WHAT YOU HAVE TO DO. Count the lines below that contain the word "country". Reply with the number alone.

-*-

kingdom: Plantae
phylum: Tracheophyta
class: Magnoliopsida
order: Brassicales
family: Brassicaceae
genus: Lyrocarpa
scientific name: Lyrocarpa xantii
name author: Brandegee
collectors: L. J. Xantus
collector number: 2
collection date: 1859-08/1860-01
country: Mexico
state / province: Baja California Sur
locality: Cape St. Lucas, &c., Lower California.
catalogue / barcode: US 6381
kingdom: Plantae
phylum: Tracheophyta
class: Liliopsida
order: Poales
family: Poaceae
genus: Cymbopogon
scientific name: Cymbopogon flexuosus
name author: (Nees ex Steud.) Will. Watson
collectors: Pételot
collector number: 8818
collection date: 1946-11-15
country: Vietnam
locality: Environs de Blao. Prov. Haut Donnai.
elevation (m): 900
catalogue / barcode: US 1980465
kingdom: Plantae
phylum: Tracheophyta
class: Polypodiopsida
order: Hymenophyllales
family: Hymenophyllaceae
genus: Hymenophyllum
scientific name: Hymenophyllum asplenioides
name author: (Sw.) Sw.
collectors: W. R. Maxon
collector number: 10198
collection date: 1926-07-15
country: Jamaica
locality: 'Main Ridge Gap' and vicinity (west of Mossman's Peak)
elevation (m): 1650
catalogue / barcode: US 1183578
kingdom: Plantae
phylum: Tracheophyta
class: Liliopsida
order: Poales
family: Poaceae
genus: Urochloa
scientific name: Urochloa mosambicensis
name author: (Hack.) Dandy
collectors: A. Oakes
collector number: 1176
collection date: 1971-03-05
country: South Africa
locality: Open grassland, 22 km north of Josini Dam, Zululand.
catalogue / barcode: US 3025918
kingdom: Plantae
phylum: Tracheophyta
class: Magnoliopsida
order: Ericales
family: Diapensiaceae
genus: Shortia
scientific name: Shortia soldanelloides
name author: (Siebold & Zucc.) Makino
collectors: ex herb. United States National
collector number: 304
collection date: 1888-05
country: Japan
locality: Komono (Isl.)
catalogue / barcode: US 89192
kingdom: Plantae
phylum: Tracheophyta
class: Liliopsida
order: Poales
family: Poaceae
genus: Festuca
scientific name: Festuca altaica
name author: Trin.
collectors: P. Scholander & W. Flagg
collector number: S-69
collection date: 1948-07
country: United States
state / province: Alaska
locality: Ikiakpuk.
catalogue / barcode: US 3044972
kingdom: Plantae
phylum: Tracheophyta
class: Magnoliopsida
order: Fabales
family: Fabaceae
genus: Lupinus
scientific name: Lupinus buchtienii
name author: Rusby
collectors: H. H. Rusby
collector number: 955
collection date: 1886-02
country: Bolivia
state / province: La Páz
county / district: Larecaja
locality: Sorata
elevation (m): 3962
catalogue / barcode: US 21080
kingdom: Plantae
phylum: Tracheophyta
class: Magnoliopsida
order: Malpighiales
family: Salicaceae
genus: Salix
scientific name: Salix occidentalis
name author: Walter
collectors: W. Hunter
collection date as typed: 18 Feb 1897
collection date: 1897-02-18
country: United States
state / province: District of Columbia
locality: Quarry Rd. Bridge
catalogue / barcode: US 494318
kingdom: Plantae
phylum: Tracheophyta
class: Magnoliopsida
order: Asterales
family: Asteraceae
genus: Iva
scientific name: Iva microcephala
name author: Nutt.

-*-

FINISHED EXERCISE. 8